I wish that stuff would have been around, or at least I would have known about it when I did my build. Having to seal my window that way I did was not a real hassel and the resin only cost me $15 but the replacement glass cost me $200.
Thank you guys for all the ideas and advice. I'm going to do some shopping around, a lfs here has some aquarium caulikng? So Im going to go get a tube, order the sweetwater and get some glass and do some testing. Ill let you know how it comes out.
also if im unhappy with the aquarium caulikng, Ill be ordering some of the 3m 5200.

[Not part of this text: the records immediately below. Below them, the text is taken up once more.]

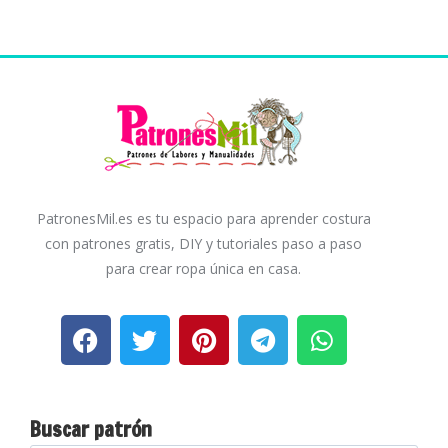
PatronesMil.es es tu espacio para aprender costura
con patrones gratis, DIY y tutoriales paso a paso
para crear ropa única en casa.
Buscar patrón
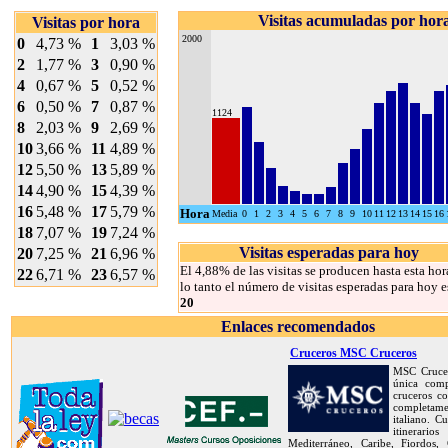
Visitas acumuladas por hor
Visitas por hora
2000
0
4,73 %
1
3,03 %
2
1,77 %
3
0,90 %
4
0,67 %
5
0,52 %
6
0,50 %
7
0,87 %
1124
8
2,03 %
9
2,69 %
10
3,66 %
11
4,89 %
12
5,50 %
13
5,89 %
14
4,90 %
15
4,39 %
16
5,48 %
17
5,79 %
Hora
Media
0
1
2
3
4
5
6
7
8
9
10
11
12
13
14
15
16
18
7,07 %
19
7,24 %
Visitas esperadas para hoy
20
7,25 %
21
6,96 %
El 4,88% de las visitas se producen hasta esta hor
22
6,71 %
23
6,57 %
lo tanto el número de visitas esperadas para hoy e
20
Enlaces recomendados
Cruceros MSC Cruceros
MSC Crucer
única com
cruceros co
completame
italiano. C
itinerar
Mediterráneo, Caribe, Fiordos, C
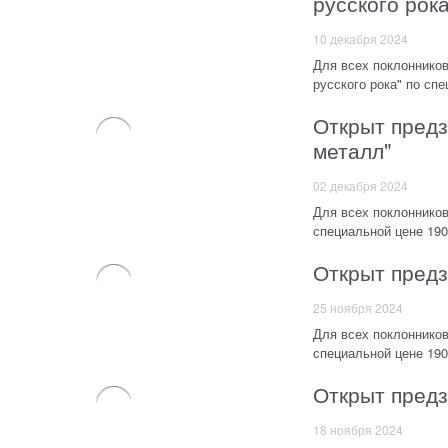
русского рока
10 декабря 2024
Для всех поклоннико
русского рока" по спе
Открыт пред
металл"
02 декабря 2024
Для всех поклоннико
специальной цене 190
Открыт предза
25 ноября 2024
Для всех поклонников 
специальной цене 190
Открыт предза
18 ноября 2024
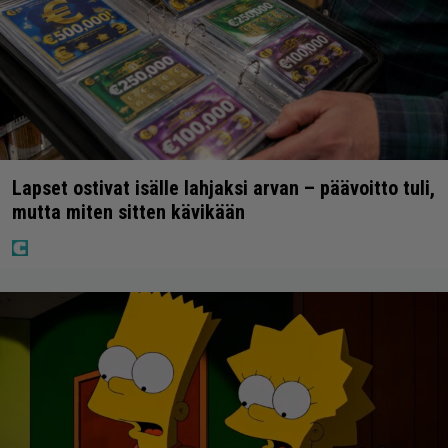
Lapset ostivat isälle lahjaksi arvan – päävoitto tuli,
mutta miten sitten kävikään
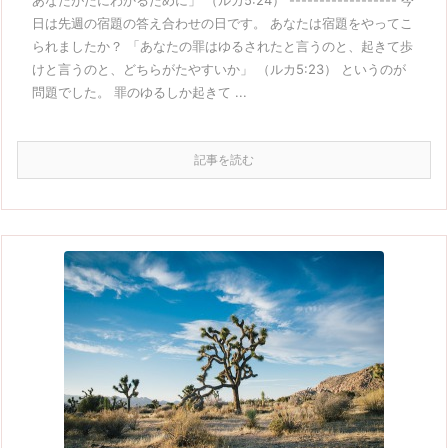
あなたがたにわかるために」 （ルカ5:24） ------------------ 今
日は先週の宿題の答え合わせの日です。 あなたは宿題をやってこ
られましたか？ 「あなたの罪はゆるされたと言うのと、起きて歩
けと言うのと、どちらがたやすいか」 （ルカ5:23） というのが
問題でした。 罪のゆるしか起きて ...
記事を読む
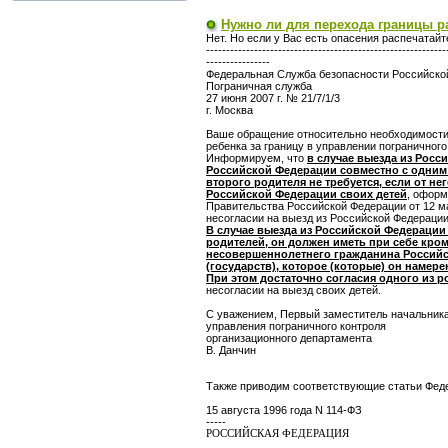
Нужно ли для перехода границы р
Нет. Но если у Вас есть опасения распечатай
------------------------------------------------------------
----------------
Федеральная Служба безопасности Российско
Пограничная служба
27 июня 2007 г. № 21/7/1/3
г. Москва
Ваше обращение относительно необходимости 
ребенка за границу в управлении пограничног
Информируем, что
в случае выезда из Рос
Российской Федерации совместно с одним и
второго родителя не требуется, если от не
Российской Федерации своих детей
, оформ
Правительства Российской Федерации от 12 ма
несогласии на выезд из Российской Федераци
В случае выезда из Российской Федераци
родителей, он должен иметь при себе кро
несовершеннолетнего гражданина Российск
(государств), которое (которые) он намере
При этом достаточно согласия одного из р
несогласии на выезд своих детей.
С уважением, Первый заместитель начальник
управления пограничного контроля
организационного департамента
В. Данчин
Также приводим соответствующие статьи Феде
15 августа 1996 года N 114-ФЗ
-----
РОССИЙСКАЯ ФЕДЕРАЦИЯ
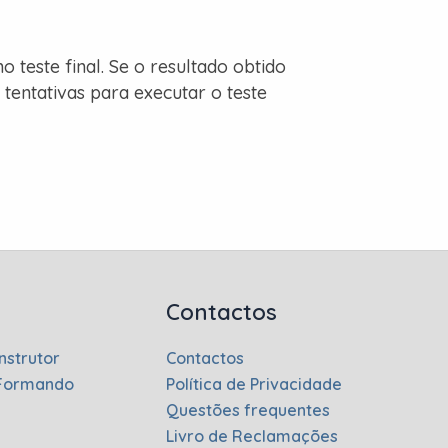
o teste final. Se o resultado obtido
 tentativas para executar o teste
Contactos
nstrutor
Contactos
 Formando
Política de Privacidade
Questões frequentes
Livro de Reclamações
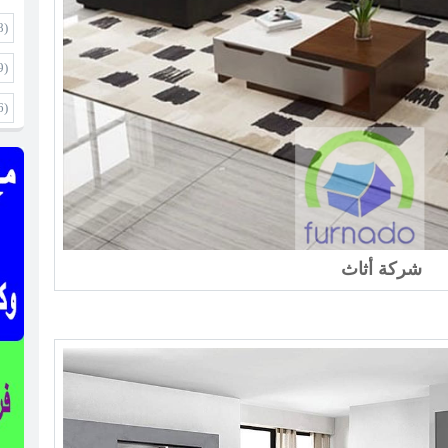
8)
9)
6)
شركة أثاث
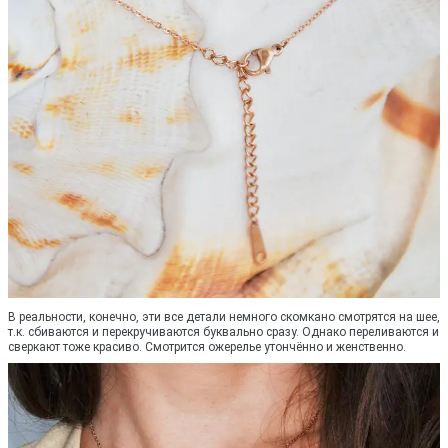
В реальности, конечно, эти все детали немного скомкано смотрятся на шее,
т.к. сбиваются и перекручиваются буквально сразу. Однако переливаются и
сверкают тоже красиво. Смотрится ожерелье утончённо и женственно.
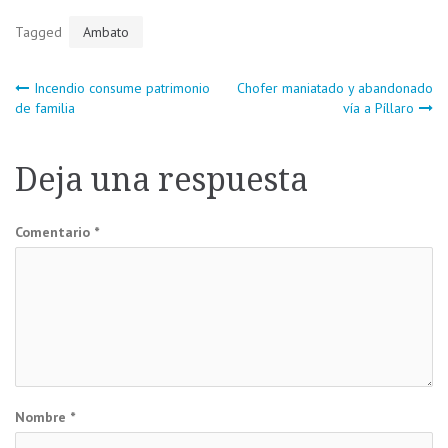
Tagged
Ambato
Navegación
Incendio consume patrimonio
Chofer maniatado y abandonado
de familia
vía a Píllaro
de
Deja una respuesta
entradas
Comentario
*
Nombre
*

just to let you know what i did...120 gal plywood sealed with drylok masonry waterproofer/ge clear silicone 1 windows and doors to seal seams and attach glass. cured drylok is like concrete and so far the silicone is holding. just been running for 6 weeks but no problems so far. i did drylok because the only available sealer here that has been proven is west systems 105 and it's expensive which i intend to use when i go bigger and besides i want to try myself how long drylok would last, i built 2 same sized tanks just in case it leaks at least i have a backup. a gallon ($22.41) was enough to seal two tanks. i do not recommend this still unproven drylok method, just thought it might help. just a few months into the hobby but was so hooked i don't see myself slowing down.
3M 5200 is available in squeeze tubes at Lowes and HD as well as most boating stores. They also make 4200 which is nearly as strong but can be removed if necesary. I used 5200 to attach a transducer to my boat and when the 'ducer got ripped off a chunk of fibreglass came with it. Probably about 50 times stronger than the average person needs to secure a veiwing window even if it does not rest on a frame.
Some here have used it and not had problems with leeching chemicals, but the stuff would not grow mold or algae on my boat so I think it may have mildewcides in it. Might check with the manufacturer to be sure.